"Please, please try and help us out by doing the best you can to ensure nothing gets in bales that isn’t meant to be there," Woolworks New Zealand South Island innovation manager Mitchell Young, of Timaru, said.
He spoke about the issue at the New Zealand Wool Classers Association professional development day in Mosgiel last week.
More than 100 million kg of greasy wool gets processed each year at Woolworks’ three sites — Awatoto and Clive, in Hawke’s Bay, and Washdyke, in Timaru.
Woolworks sorts, washes, dries, packs and exports about 80% of New Zealand’s wool clip on behalf of its clients.
The wool is exported to more than 40 countries.
Many greasy bales taken to Woolworks for processing contained items other than wool, which was a "really big problem", Mr Young said.
"Inside the packs should be 100% pure wool and nothing else," he said.
Car keys, clothing, docking rings, glass, a live shotgun shell, metal press bars, rats, a torch, vapes and cigarette packets had all been found.
Press bars could severely damage wool scouring machinery, stop production and be costly to repair.
Clothing processed with wool had a major impact on the final product exported.
The cotton from a red T-shirt could disperse across tonnes of white wool and contaminate up to 30 bales.
"Then we have a real problem because they are trying to make a pure white product and it has flecks of red all through it," he said.
Woolworks staff were paid a bonus for every item found.
Between July 2023 and March 2024, more than 2650 items were found contaminating bales at Woolworks sites.
Woolworks paid nearly $125,000 in rewards to staff for finding contamination — nearly $100,00 of that was to staff in the South Island.

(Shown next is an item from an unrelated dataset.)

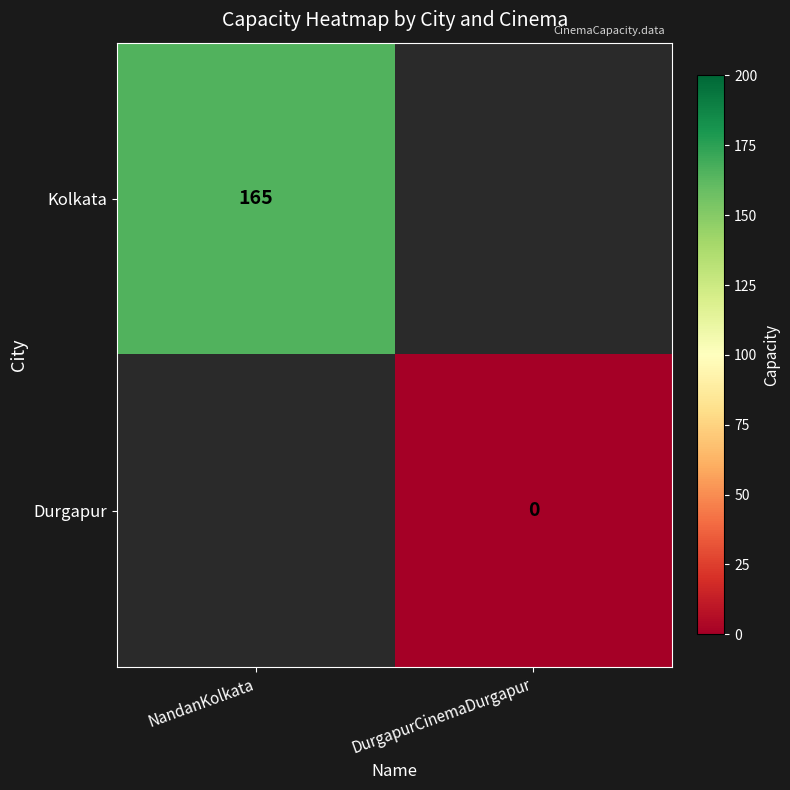

At how many categories does at least one series exceed 134?

1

If items made it through the scourer and into bales for export, the cost to the industry was much higher than $125,000, he said.

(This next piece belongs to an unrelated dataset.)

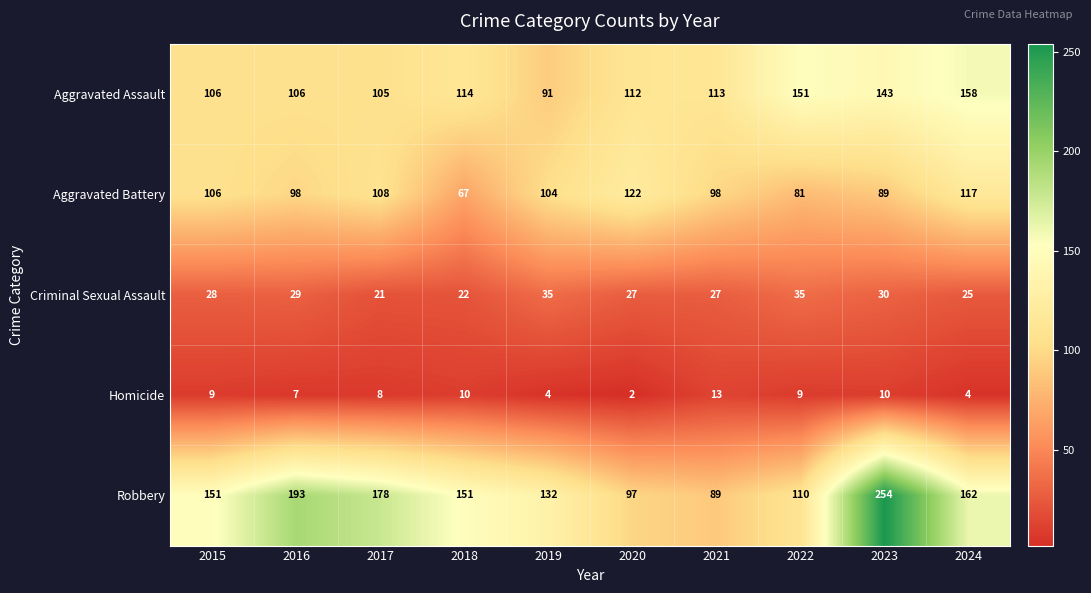

The Homicide series shows 13 at 2021. True or false?

True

"If we don’t find it and it ends ups overseas, that is where it causes major reputational issues."
Metal detectors were at the sites to try to stop items entering the Woolworks machinery.
The association made a sign to install in shearing sheds, including a checklist of simple ways to avoid bale contamination.
That included counting the press bars at the beginning and end of each shearing, removing all rubber rings from wool, no smoking or vaping in the woolshed and avoiding consumption of food in areas where wool was handled.
The signs would be given to wool classers, merchants and brokers to pass on to clients.
"Get this up in your shed — the only way we are going to change this is by educating people," Mr Young said.